↓↓↓

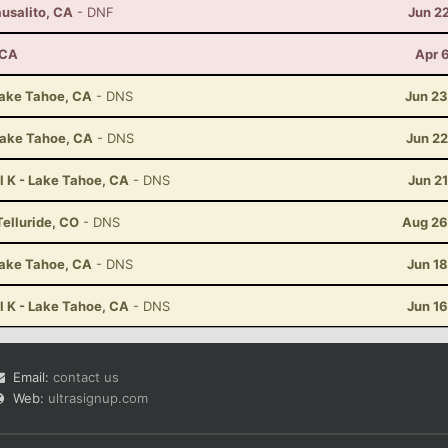
ausalito, CA
- DNF
Jun 2
 CA
Apr 
Lake Tahoe, CA
- DNS
Jun 23
Lake Tahoe, CA
- DNS
Jun 22
l K - Lake Tahoe, CA
- DNS
Jun 2
Telluride, CO
- DNS
Aug 26
Lake Tahoe, CA
- DNS
Jun 1
l K - Lake Tahoe, CA
- DNS
Jun 1
Email:
contact us
Web:
ultrasignup.com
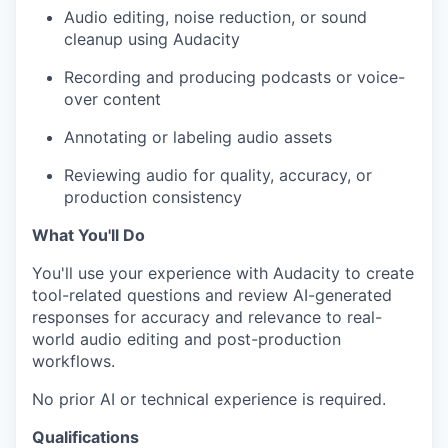
Audio editing, noise reduction, or sound
cleanup using Audacity
Recording and producing podcasts or voice-
over content
Annotating or labeling audio assets
Reviewing audio for quality, accuracy, or
production consistency
What You'll Do
You'll use your experience with Audacity to create
tool-related questions and review AI-generated
responses for accuracy and relevance to real-
world audio editing and post-production
workflows.
No prior AI or technical experience is required.
Qualifications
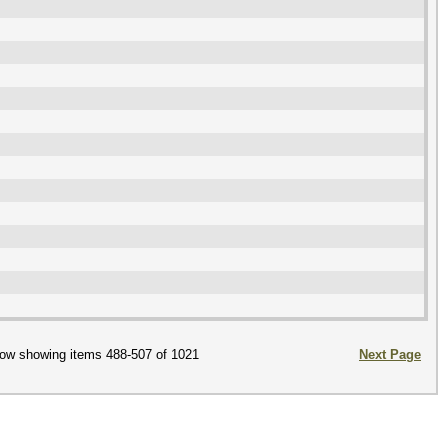
ow showing items 488-507 of 1021
Next Page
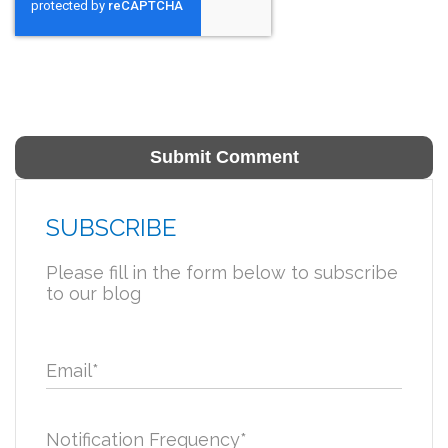
SUBSCRIBE
Please fill in the form below to subscribe
to our blog
Email
*
Notification Frequency
*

↑↑↑

WHAT YOU NEED TO DO. Without including any pictures, repeat the records above exactly.

RESPONSE TO THE EXERCISE.
ausalito, CA
- DNF
Jun 2
 CA
Apr 
Lake Tahoe, CA
- DNS
Jun 23
Lake Tahoe, CA
- DNS
Jun 22
l K - Lake Tahoe, CA
- DNS
Jun 2
Telluride, CO
- DNS
Aug 26
Lake Tahoe, CA
- DNS
Jun 1
l K - Lake Tahoe, CA
- DNS
Jun 1
Email:
contact us
Web:
ultrasignup.com
Audio editing, noise reduction, or sound
cleanup using Audacity
Recording and producing podcasts or voice-
over content
Annotating or labeling audio assets
Reviewing audio for quality, accuracy, or
production consistency
What You'll Do
You'll use your experience with Audacity to create
tool-related questions and review AI-generated
responses for accuracy and relevance to real-
world audio editing and post-production
workflows.
No prior AI or technical experience is required.
Qualifications
ow showing items 488-507 of 1021
Next Page
SUBSCRIBE
Please fill in the form below to subscribe
to our blog
Email
*
Notification Frequency
*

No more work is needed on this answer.